## Given request
Write out each line of the data below as a numbered list, leaving out any blank lines.

## Records for this task

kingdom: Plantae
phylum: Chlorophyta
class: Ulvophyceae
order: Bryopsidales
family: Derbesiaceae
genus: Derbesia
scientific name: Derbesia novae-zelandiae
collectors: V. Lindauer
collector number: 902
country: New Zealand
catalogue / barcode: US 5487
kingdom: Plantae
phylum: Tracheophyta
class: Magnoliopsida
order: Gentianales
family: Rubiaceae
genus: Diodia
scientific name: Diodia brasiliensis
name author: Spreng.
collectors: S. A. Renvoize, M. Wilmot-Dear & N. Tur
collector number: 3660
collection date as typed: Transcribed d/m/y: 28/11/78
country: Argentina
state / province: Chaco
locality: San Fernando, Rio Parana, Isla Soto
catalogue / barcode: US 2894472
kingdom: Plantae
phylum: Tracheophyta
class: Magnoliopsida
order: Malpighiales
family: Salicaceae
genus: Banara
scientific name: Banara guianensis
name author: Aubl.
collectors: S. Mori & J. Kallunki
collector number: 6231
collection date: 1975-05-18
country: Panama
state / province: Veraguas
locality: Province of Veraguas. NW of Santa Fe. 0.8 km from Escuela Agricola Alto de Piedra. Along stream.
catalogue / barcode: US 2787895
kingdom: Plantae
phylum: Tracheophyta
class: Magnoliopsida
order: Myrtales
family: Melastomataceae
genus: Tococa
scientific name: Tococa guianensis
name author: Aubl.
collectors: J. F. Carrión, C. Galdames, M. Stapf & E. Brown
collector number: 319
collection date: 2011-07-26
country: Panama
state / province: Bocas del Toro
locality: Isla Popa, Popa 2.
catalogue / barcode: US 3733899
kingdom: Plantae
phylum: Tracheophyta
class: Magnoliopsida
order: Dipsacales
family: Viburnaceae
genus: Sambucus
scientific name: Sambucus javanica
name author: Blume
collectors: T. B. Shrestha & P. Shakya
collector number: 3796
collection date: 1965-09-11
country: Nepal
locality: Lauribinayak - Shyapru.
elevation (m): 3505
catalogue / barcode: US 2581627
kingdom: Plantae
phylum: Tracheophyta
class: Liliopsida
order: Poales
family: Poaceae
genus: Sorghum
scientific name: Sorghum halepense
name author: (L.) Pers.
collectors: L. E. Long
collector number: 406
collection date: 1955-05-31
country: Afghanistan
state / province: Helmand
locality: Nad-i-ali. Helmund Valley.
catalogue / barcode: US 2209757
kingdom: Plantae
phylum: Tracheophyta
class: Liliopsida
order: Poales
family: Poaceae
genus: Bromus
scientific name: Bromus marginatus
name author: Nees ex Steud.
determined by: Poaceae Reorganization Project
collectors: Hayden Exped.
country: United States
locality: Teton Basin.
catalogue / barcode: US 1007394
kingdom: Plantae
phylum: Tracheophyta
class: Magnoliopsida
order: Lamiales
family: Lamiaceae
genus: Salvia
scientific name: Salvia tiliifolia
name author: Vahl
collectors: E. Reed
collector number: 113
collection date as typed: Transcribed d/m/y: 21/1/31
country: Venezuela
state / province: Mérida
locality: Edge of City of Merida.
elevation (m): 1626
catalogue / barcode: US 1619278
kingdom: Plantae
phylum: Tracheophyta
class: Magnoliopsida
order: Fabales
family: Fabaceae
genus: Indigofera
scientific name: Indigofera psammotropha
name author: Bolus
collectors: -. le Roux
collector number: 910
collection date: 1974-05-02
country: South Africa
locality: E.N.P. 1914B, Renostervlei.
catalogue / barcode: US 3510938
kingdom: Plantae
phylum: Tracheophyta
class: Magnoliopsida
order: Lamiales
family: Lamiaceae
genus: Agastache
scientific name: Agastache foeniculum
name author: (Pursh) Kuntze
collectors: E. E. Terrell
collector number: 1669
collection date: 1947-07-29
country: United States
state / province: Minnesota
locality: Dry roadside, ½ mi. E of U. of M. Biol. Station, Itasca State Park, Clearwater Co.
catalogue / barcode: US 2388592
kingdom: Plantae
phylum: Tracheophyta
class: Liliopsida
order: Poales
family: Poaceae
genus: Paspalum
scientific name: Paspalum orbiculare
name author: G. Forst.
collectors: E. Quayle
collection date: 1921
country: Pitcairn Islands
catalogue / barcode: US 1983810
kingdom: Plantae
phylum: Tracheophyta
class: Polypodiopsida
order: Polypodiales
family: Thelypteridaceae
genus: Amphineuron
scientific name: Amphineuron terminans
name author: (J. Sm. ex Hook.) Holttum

## Response
1. kingdom: Plantae
2. phylum: Chlorophyta
3. class: Ulvophyceae
4. order: Bryopsidales
5. family: Derbesiaceae
6. genus: Derbesia
7. scientific name: Derbesia novae-zelandiae
8. collectors: V. Lindauer
9. collector number: 902
10. country: New Zealand
11. catalogue / barcode: US 5487
12. kingdom: Plantae
13. phylum: Tracheophyta
14. class: Magnoliopsida
15. order: Gentianales
16. family: Rubiaceae
17. genus: Diodia
18. scientific name: Diodia brasiliensis
19. name author: Spreng.
20. collectors: S. A. Renvoize, M. Wilmot-Dear & N. Tur
21. collector number: 3660
22. collection date as typed: Transcribed d/m/y: 28/11/78
23. country: Argentina
24. state / province: Chaco
25. locality: San Fernando, Rio Parana, Isla Soto
26. catalogue / barcode: US 2894472
27. kingdom: Plantae
28. phylum: Tracheophyta
29. class: Magnoliopsida
30. order: Malpighiales
31. family: Salicaceae
32. genus: Banara
33. scientific name: Banara guianensis
34. name author: Aubl.
35. collectors: S. Mori & J. Kallunki
36. collector number: 6231
37. collection date: 1975-05-18
38. country: Panama
39. state / province: Veraguas
40. locality: Province of Veraguas. NW of Santa Fe. 0.8 km from Escuela Agricola Alto de Piedra. Along stream.
41. catalogue / barcode: US 2787895
42. kingdom: Plantae
43. phylum: Tracheophyta
44. class: Magnoliopsida
45. order: Myrtales
46. family: Melastomataceae
47. genus: Tococa
48. scientific name: Tococa guianensis
49. name author: Aubl.
50. collectors: J. F. Carrión, C. Galdames, M. Stapf & E. Brown
51. collector number: 319
52. collection date: 2011-07-26
53. country: Panama
54. state / province: Bocas del Toro
55. locality: Isla Popa, Popa 2.
56. catalogue / barcode: US 3733899
57. kingdom: Plantae
58. phylum: Tracheophyta
59. class: Magnoliopsida
60. order: Dipsacales
61. family: Viburnaceae
62. genus: Sambucus
63. scientific name: Sambucus javanica
64. name author: Blume
65. collectors: T. B. Shrestha & P. Shakya
66. collector number: 3796
67. collection date: 1965-09-11
68. country: Nepal
69. locality: Lauribinayak - Shyapru.
70. elevation (m): 3505
71. catalogue / barcode: US 2581627
72. kingdom: Plantae
73. phylum: Tracheophyta
74. class: Liliopsida
75. order: Poales
76. family: Poaceae
77. genus: Sorghum
78. scientific name: Sorghum halepense
79. name author: (L.) Pers.
80. collectors: L. E. Long
81. collector number: 406
82. collection date: 1955-05-31
83. country: Afghanistan
84. state / province: Helmand
85. locality: Nad-i-ali. Helmund Valley.
86. catalogue / barcode: US 2209757
87. kingdom: Plantae
88. phylum: Tracheophyta
89. class: Liliopsida
90. order: Poales
91. family: Poaceae
92. genus: Bromus
93. scientific name: Bromus marginatus
94. name author: Nees ex Steud.
95. determined by: Poaceae Reorganization Project
96. collectors: Hayden Exped.
97. country: United States
98. locality: Teton Basin.
99. catalogue / barcode: US 1007394
100. kingdom: Plantae
101. phylum: Tracheophyta
102. class: Magnoliopsida
103. order: Lamiales
104. family: Lamiaceae
105. genus: Salvia
106. scientific name: Salvia tiliifolia
107. name author: Vahl
108. collectors: E. Reed
109. collector number: 113
110. collection date as typed: Transcribed d/m/y: 21/1/31
111. country: Venezuela
112. state / province: Mérida
113. locality: Edge of City of Merida.
114. elevation (m): 1626
115. catalogue / barcode: US 1619278
116. kingdom: Plantae
117. phylum: Tracheophyta
118. class: Magnoliopsida
119. order: Fabales
120. family: Fabaceae
121. genus: Indigofera
122. scientific name: Indigofera psammotropha
123. name author: Bolus
124. collectors: -. le Roux
125. collector number: 910
126. collection date: 1974-05-02
127. country: South Africa
128. locality: E.N.P. 1914B, Renostervlei.
129. catalogue / barcode: US 3510938
130. kingdom: Plantae
131. phylum: Tracheophyta
132. class: Magnoliopsida
133. order: Lamiales
134. family: Lamiaceae
135. genus: Agastache
136. scientific name: Agastache foeniculum
137. name author: (Pursh) Kuntze
138. collectors: E. E. Terrell
139. collector number: 1669
140. collection date: 1947-07-29
141. country: United States
142. state / province: Minnesota
143. locality: Dry roadside, ½ mi. E of U. of M. Biol. Station, Itasca State Park, Clearwater Co.
144. catalogue / barcode: US 2388592
145. kingdom: Plantae
146. phylum: Tracheophyta
147. class: Liliopsida
148. order: Poales
149. family: Poaceae
150. genus: Paspalum
151. scientific name: Paspalum orbiculare
152. name author: G. Forst.
153. collectors: E. Quayle
154. collection date: 1921
155. country: Pitcairn Islands
156. catalogue / barcode: US 1983810
157. kingdom: Plantae
158. phylum: Tracheophyta
159. class: Polypodiopsida
160. order: Polypodiales
161. family: Thelypteridaceae
162. genus: Amphineuron
163. scientific name: Amphineuron terminans
164. name author: (J. Sm. ex Hook.) Holttum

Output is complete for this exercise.